In response, major container carriers including Maersk, Hapag-Lloyd, MSC, and CMA CGM are diverting vessels and halting services, with CMA CGM introducing an emergency $4,000 per FEU surcharge. DP World has also suspended operations at Jebel Ali following an aerial incident that caused a fire. Container traffic diverted from the Persian Gulf is now flowing to alternative ports in the UAE, Oman, and transshipment hubs in Sri Lanka, Malaysia, and Singapore, creating potential congestion. Meanwhile, Red Sea sailings remain limited as carriers reroute vessels around the Cape of Good Hope, delaying a full return. These developments underscore the vulnerability of Middle East supply chains and the need for shippers to monitor both sea and air disruptions closely.”
Ramakrishna Garine, Founder, ResilienceXAI
“Iran’s effective closure of the Strait of Hormuz following the U.S. and Israel strikes is the most severe chokepoint disruption we have seen in decades. With roughly 20% of the world’s petroleum and nearly a fifth of global LNG flowing through this single passage daily, the immediate impact is not limited to energy prices. It cascades into chemicals, fertilizers, petrochemical feedstocks, and containerized goods serving Gulf-based industrial zones.
Within hours, we have already seen major trading houses suspend crude shipments, carriers halt Hormuz transits, and tankers making U-turns in the Gulf of Oman.
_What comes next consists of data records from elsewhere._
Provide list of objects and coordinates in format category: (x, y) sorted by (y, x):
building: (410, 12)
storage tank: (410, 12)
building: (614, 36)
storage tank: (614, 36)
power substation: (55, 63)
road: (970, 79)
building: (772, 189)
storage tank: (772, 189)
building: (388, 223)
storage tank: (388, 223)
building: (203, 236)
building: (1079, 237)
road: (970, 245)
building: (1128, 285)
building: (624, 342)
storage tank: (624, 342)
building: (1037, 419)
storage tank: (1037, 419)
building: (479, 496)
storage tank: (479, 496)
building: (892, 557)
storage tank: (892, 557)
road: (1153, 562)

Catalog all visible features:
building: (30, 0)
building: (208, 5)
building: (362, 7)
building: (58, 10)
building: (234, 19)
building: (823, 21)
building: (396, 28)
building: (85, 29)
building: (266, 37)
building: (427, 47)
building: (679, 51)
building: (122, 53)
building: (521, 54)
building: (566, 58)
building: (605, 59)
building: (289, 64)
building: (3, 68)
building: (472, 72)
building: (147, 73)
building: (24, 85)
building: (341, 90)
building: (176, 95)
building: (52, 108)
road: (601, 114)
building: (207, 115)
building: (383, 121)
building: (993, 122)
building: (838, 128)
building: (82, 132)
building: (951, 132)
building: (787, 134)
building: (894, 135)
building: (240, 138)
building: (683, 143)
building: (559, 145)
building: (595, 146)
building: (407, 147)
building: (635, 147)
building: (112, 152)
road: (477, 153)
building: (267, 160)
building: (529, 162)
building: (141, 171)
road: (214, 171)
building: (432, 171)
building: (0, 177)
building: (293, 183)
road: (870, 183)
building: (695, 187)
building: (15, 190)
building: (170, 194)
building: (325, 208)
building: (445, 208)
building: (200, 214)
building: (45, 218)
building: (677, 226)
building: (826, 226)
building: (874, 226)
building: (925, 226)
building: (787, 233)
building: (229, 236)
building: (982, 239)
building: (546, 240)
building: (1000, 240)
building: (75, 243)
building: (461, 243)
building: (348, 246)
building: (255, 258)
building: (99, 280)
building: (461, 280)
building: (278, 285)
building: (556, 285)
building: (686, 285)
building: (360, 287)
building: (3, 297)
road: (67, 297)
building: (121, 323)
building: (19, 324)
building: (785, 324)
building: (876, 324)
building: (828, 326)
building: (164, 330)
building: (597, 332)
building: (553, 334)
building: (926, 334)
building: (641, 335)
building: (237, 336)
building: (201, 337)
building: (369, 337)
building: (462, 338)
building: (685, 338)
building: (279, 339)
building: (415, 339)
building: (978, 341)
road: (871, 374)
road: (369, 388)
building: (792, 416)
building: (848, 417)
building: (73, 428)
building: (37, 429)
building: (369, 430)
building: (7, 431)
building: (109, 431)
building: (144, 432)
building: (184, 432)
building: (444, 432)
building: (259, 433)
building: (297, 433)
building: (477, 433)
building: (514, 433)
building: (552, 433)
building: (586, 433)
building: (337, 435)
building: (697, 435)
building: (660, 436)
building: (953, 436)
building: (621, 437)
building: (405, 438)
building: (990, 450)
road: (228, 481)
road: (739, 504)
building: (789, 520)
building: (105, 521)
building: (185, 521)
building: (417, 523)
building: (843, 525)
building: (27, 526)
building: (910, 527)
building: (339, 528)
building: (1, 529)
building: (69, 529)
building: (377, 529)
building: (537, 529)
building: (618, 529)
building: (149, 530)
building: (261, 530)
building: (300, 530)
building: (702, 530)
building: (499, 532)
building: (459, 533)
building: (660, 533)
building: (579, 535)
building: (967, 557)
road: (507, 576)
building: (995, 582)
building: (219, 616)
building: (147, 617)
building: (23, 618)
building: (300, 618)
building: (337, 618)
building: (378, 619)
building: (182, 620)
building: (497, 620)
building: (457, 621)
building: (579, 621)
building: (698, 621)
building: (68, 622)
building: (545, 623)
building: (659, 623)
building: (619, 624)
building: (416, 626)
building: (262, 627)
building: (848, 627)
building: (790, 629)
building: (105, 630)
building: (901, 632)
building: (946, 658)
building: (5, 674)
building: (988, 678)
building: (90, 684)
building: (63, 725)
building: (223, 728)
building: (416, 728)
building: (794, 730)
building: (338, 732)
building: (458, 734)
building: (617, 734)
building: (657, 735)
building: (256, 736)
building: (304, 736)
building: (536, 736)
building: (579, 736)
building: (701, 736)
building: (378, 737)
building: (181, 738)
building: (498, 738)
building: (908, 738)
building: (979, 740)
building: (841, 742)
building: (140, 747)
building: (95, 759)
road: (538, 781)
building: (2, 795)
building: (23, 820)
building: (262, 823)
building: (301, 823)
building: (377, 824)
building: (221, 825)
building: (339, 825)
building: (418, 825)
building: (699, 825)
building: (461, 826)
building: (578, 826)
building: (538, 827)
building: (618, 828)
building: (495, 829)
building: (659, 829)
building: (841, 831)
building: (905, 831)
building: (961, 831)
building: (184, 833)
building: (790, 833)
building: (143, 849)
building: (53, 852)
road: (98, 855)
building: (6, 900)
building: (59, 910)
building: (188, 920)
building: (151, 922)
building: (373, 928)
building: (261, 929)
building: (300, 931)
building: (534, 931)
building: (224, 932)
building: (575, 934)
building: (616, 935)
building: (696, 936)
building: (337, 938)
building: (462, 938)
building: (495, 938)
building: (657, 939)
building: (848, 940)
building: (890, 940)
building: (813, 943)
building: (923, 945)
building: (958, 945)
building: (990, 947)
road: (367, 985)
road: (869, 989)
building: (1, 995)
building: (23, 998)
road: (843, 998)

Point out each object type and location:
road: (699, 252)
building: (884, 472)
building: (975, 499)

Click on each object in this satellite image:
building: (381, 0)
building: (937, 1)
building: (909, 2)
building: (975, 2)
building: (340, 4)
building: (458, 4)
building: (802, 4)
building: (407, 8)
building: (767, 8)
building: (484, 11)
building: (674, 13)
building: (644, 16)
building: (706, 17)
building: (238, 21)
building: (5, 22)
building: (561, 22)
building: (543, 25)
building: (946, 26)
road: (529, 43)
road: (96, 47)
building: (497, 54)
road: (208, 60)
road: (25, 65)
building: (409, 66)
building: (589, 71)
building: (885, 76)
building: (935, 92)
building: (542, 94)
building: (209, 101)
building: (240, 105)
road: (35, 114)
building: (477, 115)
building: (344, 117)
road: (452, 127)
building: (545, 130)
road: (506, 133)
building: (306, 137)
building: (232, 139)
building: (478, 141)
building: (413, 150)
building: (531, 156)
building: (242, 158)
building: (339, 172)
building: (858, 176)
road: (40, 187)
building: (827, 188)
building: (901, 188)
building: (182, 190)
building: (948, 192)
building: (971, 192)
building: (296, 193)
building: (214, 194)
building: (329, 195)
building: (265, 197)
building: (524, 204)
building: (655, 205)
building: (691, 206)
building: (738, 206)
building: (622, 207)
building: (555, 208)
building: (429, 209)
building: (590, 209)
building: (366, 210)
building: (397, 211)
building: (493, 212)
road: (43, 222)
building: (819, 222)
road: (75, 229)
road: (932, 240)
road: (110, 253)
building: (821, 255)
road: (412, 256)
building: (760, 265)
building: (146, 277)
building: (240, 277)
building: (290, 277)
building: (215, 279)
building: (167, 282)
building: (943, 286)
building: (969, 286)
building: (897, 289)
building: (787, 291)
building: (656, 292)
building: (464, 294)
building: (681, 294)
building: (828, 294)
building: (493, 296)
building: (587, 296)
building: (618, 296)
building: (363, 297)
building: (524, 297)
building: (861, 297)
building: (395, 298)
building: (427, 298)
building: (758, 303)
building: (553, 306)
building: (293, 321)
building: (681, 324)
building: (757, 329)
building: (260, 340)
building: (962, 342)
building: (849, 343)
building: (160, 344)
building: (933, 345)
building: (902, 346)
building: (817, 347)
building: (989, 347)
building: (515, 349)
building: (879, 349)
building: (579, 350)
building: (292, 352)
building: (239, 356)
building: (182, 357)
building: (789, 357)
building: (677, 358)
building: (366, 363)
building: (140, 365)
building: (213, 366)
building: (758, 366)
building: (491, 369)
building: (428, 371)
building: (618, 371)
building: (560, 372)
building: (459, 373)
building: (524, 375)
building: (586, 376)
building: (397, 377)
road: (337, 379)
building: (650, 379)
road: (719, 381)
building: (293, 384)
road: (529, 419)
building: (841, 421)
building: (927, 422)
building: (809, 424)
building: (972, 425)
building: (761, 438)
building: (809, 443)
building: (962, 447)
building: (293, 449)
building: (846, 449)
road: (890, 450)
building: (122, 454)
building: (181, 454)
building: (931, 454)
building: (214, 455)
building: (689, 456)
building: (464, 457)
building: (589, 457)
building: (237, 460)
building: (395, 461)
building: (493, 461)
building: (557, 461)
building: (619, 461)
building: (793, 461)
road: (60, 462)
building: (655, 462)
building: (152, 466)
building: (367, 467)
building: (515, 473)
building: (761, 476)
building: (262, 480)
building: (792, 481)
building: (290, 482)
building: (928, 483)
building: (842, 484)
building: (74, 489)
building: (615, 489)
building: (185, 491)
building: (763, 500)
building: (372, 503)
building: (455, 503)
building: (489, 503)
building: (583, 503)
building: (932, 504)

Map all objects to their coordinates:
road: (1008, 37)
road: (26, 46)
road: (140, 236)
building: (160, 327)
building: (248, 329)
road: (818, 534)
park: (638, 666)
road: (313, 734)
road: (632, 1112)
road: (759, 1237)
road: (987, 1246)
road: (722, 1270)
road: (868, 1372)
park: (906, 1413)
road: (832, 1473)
Vessels trapped inside the Gulf cannot exit, and inbound ships are anchoring off Fujairah with no timeline to proceed. Carriers that had just begun returning to the Red Sea are now rerouting back around the Cape of Good Hope, adding 10 to 15 days of transit time and compounding disruption across Asia-Europe trade lanes.

For supply chain leaders, this is precisely the scenario that stress-testing frameworks are designed to anticipate. Organizations that have modeled supplier concentration risk, pre-negotiated alternative logistics capacity, and run simulation-based scenario planning will navigate this far more effectively than those reacting in real time. Resilience cannot be built during a crisis. It must be engineered before one.”
Yael Kochman, CEO Re-Tech
“Across the Israeli retail tech ecosystem, companies are monitoring developments closely but are not seeing immediate commercial impact, as most target North America and Europe rather than the Gulf. Still, instability in the Persian Gulf and Red Sea shipping lanes is raising concerns about broader ripple effects on maritime transport, insurance costs, and lead times.

Operationally, retailers are accelerating post-COVID resilience measures: dual sourcing, buffer inventory in key markets, and active modeling of alternative routes. What was once contingency planning is becoming real-time execution. In periods of volatility, competitive advantage shifts to those with strong data visibility, predictive analytics, and the agility to act quickly on emerging risks.”
From Chokepoint To Structural Test
Across the four perspectives, a common theme emerges: this is not simply an energy shock. It is a network stress test. The Strait of Hormuz represents both a physical bottleneck and a systemic amplifier. When vessels pause or reroute, delays cascade into container repositioning, insurance adjustments, port congestion, and working capital strain. When air hubs in the Gulf face operational disruption, high-value and time-sensitive flows — from electronics components to pharmaceutical inputs — are affected.
If Cape of Good Hope routings become sustained rather than temporary, global transit times may reset upward. That would extend inventory cycles, tighten capacity in Asia-Europe corridors, and potentially reintroduce inflationary freight pressure at a time when many lanes had recently stabilized.
The experts agree on one point: contingency planning can no longer be episodic. Digital twins, multi-tier visibility, scenario modeling, and optionality in transport and sourcing must become embedded capabilities, not crisis responses.
Whether Hormuz stabilizes quickly or remains volatile, the message to supply chain leaders is clear. The chokepoint has exposed a deeper truth — resilience is not a theoretical framework. It is an operational discipline measured in days of lead time, dollars of working capital, and the speed of decision-making under uncertainty.